I unpack all this below . . . .
Last week, Politico reported that the White House was considering a potential “Executive Order” (EO) to address the ongoing-yet-unproven allegations of pro-liberal, anti-conservative bias by giant Silicon Valley companies such as Facebook, Twitter, and Google. (To the extent that there is rigorous research by AI experts, it shows that social media sites are more likely to flag posts by self-identified African Americans as “hate speech” than identical wording used by whites.) Subsequent reports by CNN and The Verge have provided more detail. Putting the two together, it appears that the Executive Order would require the Federal Communications Commission to create regulations designed to create rules limiting the ability of digital platforms to “remove or suppress content” as well as prohibit “anticompetitive, unfair or deceptive” practices around content moderation. The EO would also require the Federal Trade Commission to somehow open a docket and take complaints (something it does not, at present, do, or have capacity to do – but I will save that hobby horse for another time) about supposed political bias claims.

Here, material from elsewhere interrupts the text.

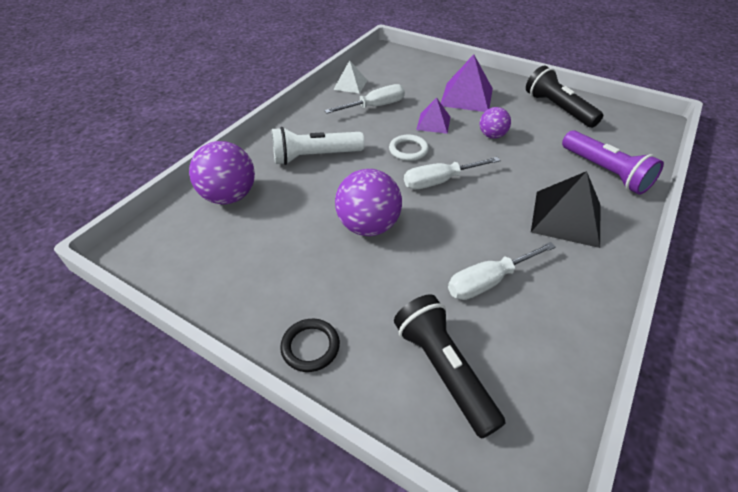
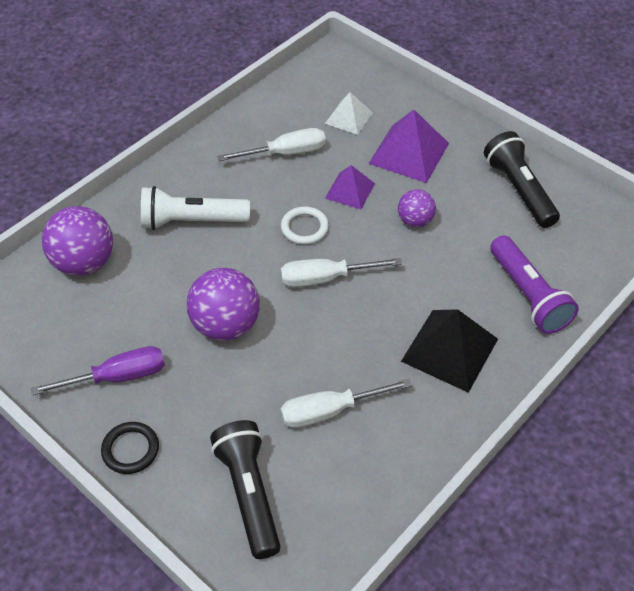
camera: 10 degrees right, 5 degrees up
(282, 282) = (118, 377): none -> purple screwdriver
(350, 84) = (265, 111): white pyramid -> white pyramid (348, 118)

(I really don’t expect I have to explain why this sort of ham-handed effort at political interference in the free flow of ideas and information is a BAD IDEA. For one thing, I’ve covered this fairly extensively in chapters five and six of my book, The Case for the Digital Platform Act. Also, Chris Lewis, President of my employer Public Knowledge, explained this at length in our press release in response to the reports that surfaced last week. But for those who still don’t get it, giving an administration that regards abuse of power for political purposes as a legitimate tool of governance power to harass important platforms for the exchange of views and information unless they promote its political allies and suppress its critics is something of a worst case scenario for the First Amendment and democracy generally. Even the most intrusive government intervention/supervision of speech in electronic media, such as the Fairness Doctrine, had built in safeguards to insulate the process from political manipulation. Nor are we talking about imposing common carrier-like regulations that remove the government entirely from influencing who gets to use the platform. According to what we have seen so far, we are talking about direct efforts by the government to pick winners and losers — the opposite of net neutrality. That’s not to say that viewpoint-based discrimination on speech platforms can’t be a problem — it’s just that, if it’s a problem, it’s better dealt with through the traditional tools of media policy, such as ownership caps and limits on the size of any one platform, or by using antitrust or regulation to create a more competitive marketplace with fewer bottlenecks.)
I have a number of reasons why I don’t think this EO will ever actually go out. For one thing, it would completely contradict everything that the FCC said in the “Restoring Internet Freedom Order” (RIFO) repealing net neutrality. As a result, the FCC would either have to reverse its previous findings that Section 230 prohibits any government regulation of internet services (including ISPs), or see the regulations struck down as arbitrary and capricious. Even if the FCC tried to somehow reconcile the two, Section 230 applies to ISPs. Any “neutrality” rule that applies to Facebook, Google, and Twitter would also apply to AT&T, Verizon, and Comcast.
But this niggles at my mind enough to ask a good old law school hypothetical. If Trump really did issue an EO similar to the one described, what could the FCC actually do under existing law?